« Review: iAudio M5 (day 1) | Main | Review: iAudio M5 (day 4) »
Useful Utility: wget
By Jesse Morgan | February 21, 2006
Wget is useful for a lot of things- downloading images from a directory listing, mirroring a website, recursively fetching one subdirectory of a website, etc. The main focus as you can tell is downloading from the web(http, https, ftp) in a non-interactive manner.
There are a lot of flags to change the behavior, and you can get all sorts of wild behavior by mixing and matching those flags. The most straightforward use is this:
wget http://example.com/software_pkg.tar.gz
This is the best tool for grabbing packages off a website to install on a headless machine. I can’t count the number of times I’ve needed to install something on my server manually and used wget to do it.
Useful Flags
| Flag | Use |
|---|---|
| -nc | no clobber. useful for re-downloading sites, but not files you already have. |
| -N | similar to -nc, except it overwrites if the file on the server is newer than the local version. useful for keeping mirrors up to date. |
| -r | work recursively through a site and grab all the files |
| –spider | doesn’t download the files, just checks to see if they’re there. |
| -l x | designates to recursively download to a “depth” of x |
| -m | mirrors a site. turns on timestamping, infinite recursion and keeps ftp indexes. |
| -X list | exclude a list of directories from download. useful for preventing yourself from mirrors 30 gigs of video files |
| -np | no parent. prevents you from accidentally going up into the parent directory when downloading recursively. |
That’s a good start. There are a lot more options, but those listed above (and combinations of them) are probably enough to get you moving. Use this tool. Play with it. Mirror a site, play with the -N and -nc flags. Please feel free to include your own wget recipes below in the comments.

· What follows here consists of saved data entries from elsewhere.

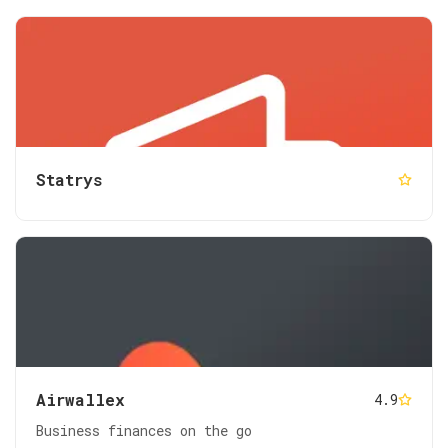
Statrys
Airwallex
4.9
Business finances on the go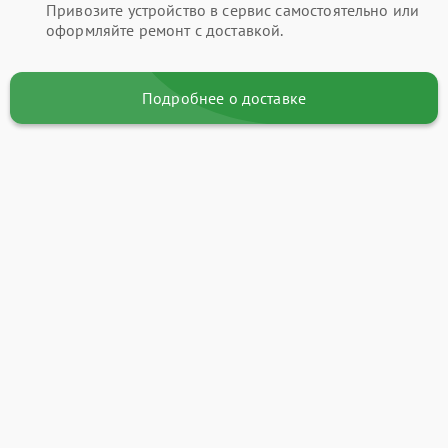
Привозите устройство в сервис самостоятельно или
оформляйте ремонт с доставкой.
Подробнее о доставке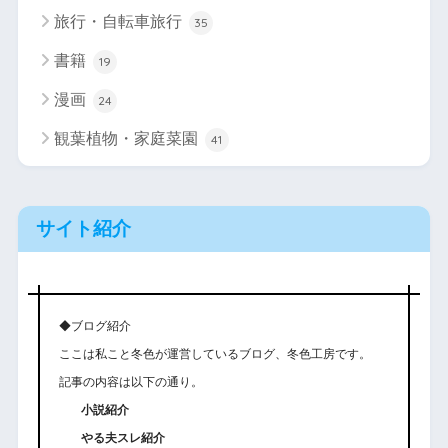
旅行・自転車旅行
35
書籍
19
漫画
24
観葉植物・家庭菜園
41
サイト紹介
◆ブログ紹介
ここは私こと冬色が運営しているブログ、冬色工房です。
記事の内容は以下の通り。
小説紹介
やる夫スレ紹介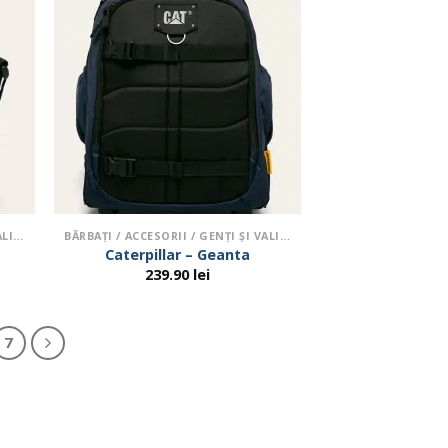
BĂRBAŢI / ACCESORII / GENŢI ŞI VALIZE
BĂRBAŢI / ACCESORII / GENŢI ŞI VALIZE
Caterpillar – Geanta
239.90
lei
7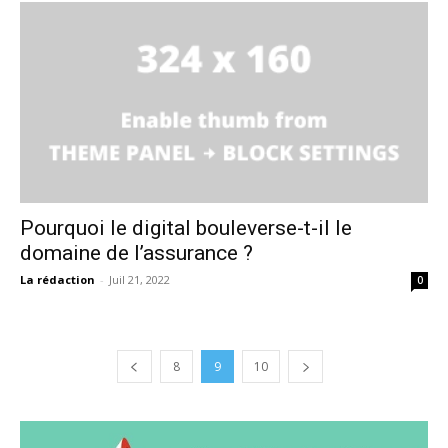
Pourquoi le digital bouleverse-t-il le
domaine de l’assurance ?
La rédaction
-
Juil 21, 2022
0
8
9
10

K_F, dev_null, I’m looking at you.
Topics: Linux, Open Source, Reviews, Utility |
February 21st, 2006 at 9:42 am
Recipe 1: All your comic needs
wget -erobots=off –no-parent –mirror -p http://darkgate.net/comic/images/
-erobots=off tell wget to ignore the robots extension rules (robots.txt) , we’re being a bad boy. –mirror , or -m is detailed above. -p
-p
–page-requisites
This option causes Wget to download all the files that are neces-
sary to properly display a given HTML page. This includes such
things as inlined images, sounds, and referenced stylesheets.
February 21st, 2006 at 10:48 am
I have a mirror script that I use to nab a site.
wget -mxkN
-m = mirror
-k = convert links to local browsing
-N = only download newer files that local
-x = create local directory tree
I am not sure that it is perfect but it seems to do the job correctly.
February 21st, 2006 at 2:50 pm
wget is for hippies, use curl. Very handy when you can add a wildcard to the url to match anything specific within a folder or whatever.